A third failure mode is overthinking. For LVLMs, a comprehensive study reports that small instruction-following models often benefit the most from TTS, with gains of up to around 30%, but also that LVLMs “lose focus when given more compute than necessary” (Sammani et al., 27 Jun 2026). Attention analysis shows that visual evidence is consumed early, after which the chain is dominated by text-only reasoning; late image-token KV dropping has little effect after about 200 generated tokens (Sammani et al., 27 Jun 2026). Related work on small VLMs therefore emphasizes efficient token-level aggregation and episodic test-time adaptation rather than expensive answer-level self-consistency (Kaya et al., 3 Oct 2025). This suggests that evolutionary TTS must remain modality-aware: in some regimes, longer evolution enhances reasoning; in others, it amplifies drift.
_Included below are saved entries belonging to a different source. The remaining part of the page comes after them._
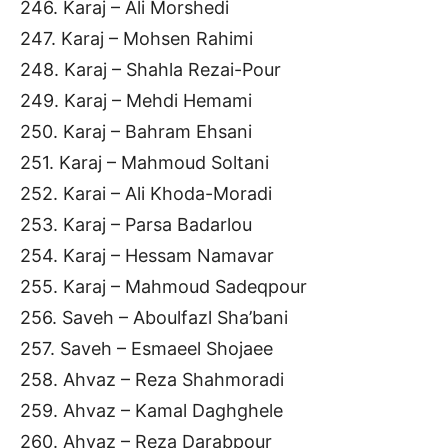
246. Karaj – Ali Morshedi
247. Karaj – Mohsen Rahimi
248. Karaj – Shahla Rezai-Pour
249. Karaj – Mehdi Hemami
250. Karaj – Bahram Ehsani
251. Karaj – Mahmoud Soltani
252. Karai – Ali Khoda-Moradi
253. Karaj – Parsa Badarlou
254. Karaj – Hessam Namavar
255. Karaj – Mahmoud Sadeqpour
256. Saveh – Aboulfazl Sha’bani
257. Saveh – Esmaeel Shojaee
258. Ahvaz – Reza Shahmoradi
259. Ahvaz – Kamal Daghghele
260. Ahvaz – Reza Darabpour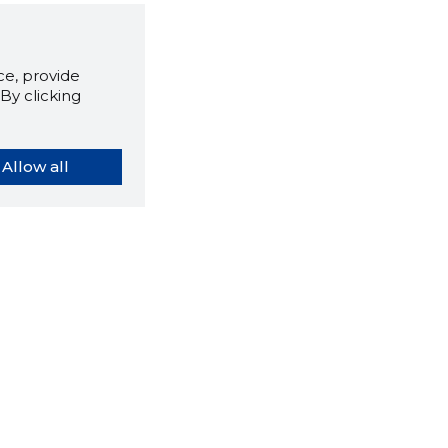
e, provide
By clicking
Allow all
orybook extension tells you
company's website you are
ly on and how reliable that
y is today.
LOAD EXTENSION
Current directions converge on three themes. First, system co-design is becoming integral: the relevant frontier is quality under realistic latency, token cost, memory, and hardware constraints (Zhao et al., 23 Sep 2025). Second, training is being aligned to iterative inference dynamics through revision, verification, or latent consolidation rather than static pass@1 optimization (Liu et al., 17 Jun 2026, Zhang et al., 29 Sep 2025). Third, evaluation is moving toward metrics and benchmarks that explicitly measure sequential improvement, negative scaling, and temporal adaptation, including J-TTL, ARISE, and Timely-Eval (He et al., 15 Oct 2025, Yin et al., 7 Oct 2025, Ma et al., 23 Jan 2026). Taken together, these developments indicate that evolutionary test-time scaling is no longer a narrow synonym for “sample more.” It is increasingly understood as the design of inference procedures that preserve and exploit structure across candidates, steps, episodes, or interactions under deployment-realistic constraints.